López was turned over to the custody of Gutiérrez, on the condition that
they make no stops in Chicago and that there be no organized welcome for
him in Puerto Rico. When other Puerto Rican political prisoners were
released earlier — including Lolita Lebron, Rafael Cancel Miranda, Oscar
Colazo and Carlos Alberto Torres — they spoke to sizable rallies in
Chicago.
When the delegation arrived at the prison to pick him up, López was
holding a Puerto Rican flag, surrounded by guards armed with rifles, his
daughter said.
“I’m not even allowed to say ‘thanks to you’ in the name of my father,”
she said at the press conference, referring to the conditions of silence
Washington has imposed. “So let me say ‘thanks from me.’”
José López described how his brother first became involved in a wide
variety of struggles in Chicago. He moved there from Puerto Rico when he
was 14 years old. He was later drafted into the U.S. Army and sent to
Vietnam.
“Oscar came back to Chicago in 1967, the year after one of the largest,
if not the largest, rebellion of Puerto Ricans in the United States, the
12, 13 and 14 of June 1966,” Oscar’s brother said. “Puerto Ricans said
they were no longer going to accept being completely marginalized from
all aspects of what an ordinary citizen deserves in a society.”
“Oscar said that going to Vietnam was a mistake, to fight against a
people who were fighting against colonialism, while in this city the
police and national guard were shooting at Puerto Ricans,” José said.
Although Oscar López’s fight for release was supported across the
political spectrum in Puerto Rico, not everyone on the island is pleased
with his return.
Carmelo Ríos, spokesperson in the Puerto Rican Senate for the ruling New
Progressive Party, currently the majority party, criticized those he
charged were “exalting” someone who doesn’t deserve it.
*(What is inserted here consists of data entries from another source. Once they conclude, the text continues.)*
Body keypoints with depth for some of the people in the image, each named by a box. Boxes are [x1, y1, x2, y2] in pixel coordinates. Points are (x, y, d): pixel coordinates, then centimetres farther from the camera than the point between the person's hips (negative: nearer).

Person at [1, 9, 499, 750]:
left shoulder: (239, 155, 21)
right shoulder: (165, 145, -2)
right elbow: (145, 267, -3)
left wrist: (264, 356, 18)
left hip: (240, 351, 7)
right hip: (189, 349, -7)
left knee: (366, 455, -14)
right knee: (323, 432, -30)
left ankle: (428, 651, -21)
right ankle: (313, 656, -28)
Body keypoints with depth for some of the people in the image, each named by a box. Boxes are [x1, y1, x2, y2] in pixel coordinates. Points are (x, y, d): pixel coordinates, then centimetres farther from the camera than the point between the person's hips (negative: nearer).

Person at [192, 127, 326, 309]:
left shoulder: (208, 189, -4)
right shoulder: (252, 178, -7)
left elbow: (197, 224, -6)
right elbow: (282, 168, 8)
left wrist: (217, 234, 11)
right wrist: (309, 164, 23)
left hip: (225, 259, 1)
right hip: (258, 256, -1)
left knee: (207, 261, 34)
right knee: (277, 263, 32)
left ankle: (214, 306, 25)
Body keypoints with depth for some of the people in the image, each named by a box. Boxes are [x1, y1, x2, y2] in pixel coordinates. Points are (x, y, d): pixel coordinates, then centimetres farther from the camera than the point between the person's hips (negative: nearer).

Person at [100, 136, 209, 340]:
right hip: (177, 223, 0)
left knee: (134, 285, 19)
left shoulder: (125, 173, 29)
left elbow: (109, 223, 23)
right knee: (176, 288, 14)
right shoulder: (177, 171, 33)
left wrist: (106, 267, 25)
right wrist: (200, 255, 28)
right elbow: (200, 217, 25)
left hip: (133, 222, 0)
They have
forgotten those of us “who didn’t go underground to see how we could
undemocratically overthrow a government we don’t agree with,” he said.
Workers on the American Airlines flight to San Juan had a different
attitude. “One of the flight attendants came up to Oscar as we were
about to land,” San Juan Mayor Cruz told the press. “She gave him a wing
pin and said ‘Bienvenido a su casa’ [Welcome home].
“Then the head of the flight attendants crew came up and said, ‘It’s an
honor to have you with us, sir.’” Cruz added.